Q: Should dither be Compare Based, or Rate Multiplier Based ?
Oh, I interpreted this to be a reference to no mention of the Index signal (aka: Marker Pulse) which is typically gated with the CHA and CHB to establish a zero point. The ability to compare this once/rev pulse with the encoder count is useful for checking count integrity, also.
It seems that pretty much every dedicated quad-decode device on the market features digital noise filtering. The following is a quote from a MC document:
That is quite a lot of logic you have added.
The Pins are best doing bit-level stuff, especially those operations that need to be fast.
Word-level slower operations, can be done in software.

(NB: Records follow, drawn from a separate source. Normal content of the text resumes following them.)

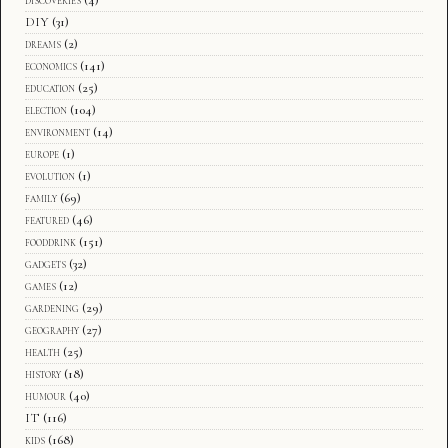
discoveries
(4)
DIY
(31)
dreams
(2)
economics
(141)
education
(25)
election
(104)
environment
(14)
europe
(1)
evolution
(1)
family
(69)
featured
(46)
fooddrink
(151)
gadgets
(32)
games
(12)
gardening
(29)
geography
(27)
health
(25)
history
(18)
humour
(40)
IT
(116)
kids
(168)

That said, Chip does say there are single bit FLAGS available in each mode. "to indicate when the smart pin has completed some function"
With the Multiple-attach feature, you can allocate more than one Pin-Cell to the Quad Pins.

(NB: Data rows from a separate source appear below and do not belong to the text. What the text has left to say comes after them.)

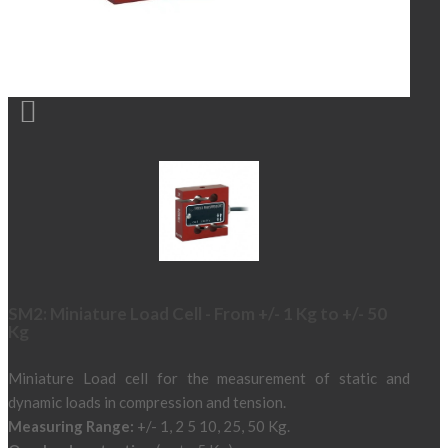

SM2: Miniature Load Cell - From +/- 1 Kg to +/- 50
Kg
Miniature Load cell for the measurement of static and
dynamic loads in compression and tension.
Measuring Range:
+/- 1, 2 5 10, 25, 50 Kg.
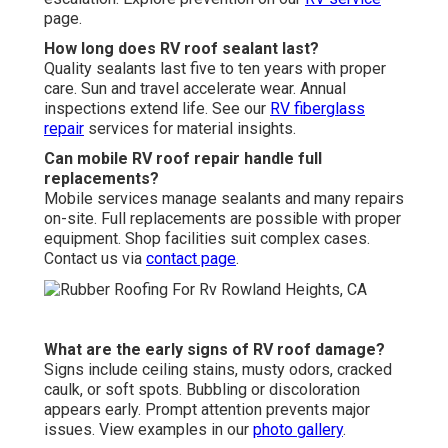
page.
How long does RV roof sealant last?
Quality sealants last five to ten years with proper
care. Sun and travel accelerate wear. Annual
inspections extend life. See our
RV fiberglass
repair
services for material insights.
Can mobile RV roof repair handle full
replacements?
Mobile services manage sealants and many repairs
on-site. Full replacements are possible with proper
equipment. Shop facilities suit complex cases.
Contact us via
contact page
.
What are the early signs of RV roof damage?
Signs include ceiling stains, musty odors, cracked
caulk, or soft spots. Bubbling or discoloration
appears early. Prompt attention prevents major
issues. View examples in our
photo gallery
.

Attach-2 is natural (no pin cost), and I think Attach-6 is the limit.(but that has a pin cost)
Position and Period(velocity) are already suggested as one pair of attach.
What you describe, may be possible with
Position (absolute) and Position(relative) where the counter sign (MSB) is mapped to Flag.
In operation user preloads the distance to travel, and the signal flag changes when the relative counter gets to zero.
This could allow lower power or lower MHz operation, than fast Full Value polling of a number of Quad channels.
I read that PDF about the digital noise filtering and it was very useful. I've come to the conclusion that this would be best addressed by having a general filter in place for the A and B inputs on every smart pin. This would add minimal logic, but serve every mode. I just need to find a nice way to implement it via the PINSETx instructions. It's really good you brought this up.
Some optional filtering is nice to offer, as there are pluses and minuses.
Quadrature counters already have natural filtering, you just need to ensure the narrowest fed pulse is still legal.
I think that is there already ?
On Capture or Count type signals, additional filtering can be beneficial, as no filtering at all can capture very narrow glitches, if they occur right on the clock edge,
That is certainly best avoided.
The down side is, each filter stage vote you add, extends the glitch width, but also lowers the maximum frequency.
It is common for MCUs to run PLLs at least 2x the SysCLK, as that guarantees 50% duty cycles and so improves timing margins.
I like the idea of feeding that 2x SysCLK into the Filter FF's so you still have the vote benefit, but can have less impact on maximum frequencies.
I've also seen small Async prescalers provided, at the pins, which allows higher than SysCLK pin toggle, but can still feed a filter with Sub-SysCLK limits.
This compromise works, because usually if you have high MHz signals that push SysCLK, you do not mind measuring over some multiple of cycles.
000 = no filtering
001 = divide by 1 filtering
010 = divide by 4 filtering
011 = divide by 16 filtering
100 = divide by 64 filtering
101 = divide by 256 filtering
110 = divide by 512 filtering
111 = divide by 1024 filtering
This would require some analog on the front end to resolve the sub-bit position, wouldn't it? Then, it would pwm, so to speak, the sub-bit position, so that the encoder could sum it up and gain another N bits of resolution. The normal count would start at bit N of the numerical output, and bits below N would be the fractional step. That would be pretty neat. The AB encoder would need to track time, not just state.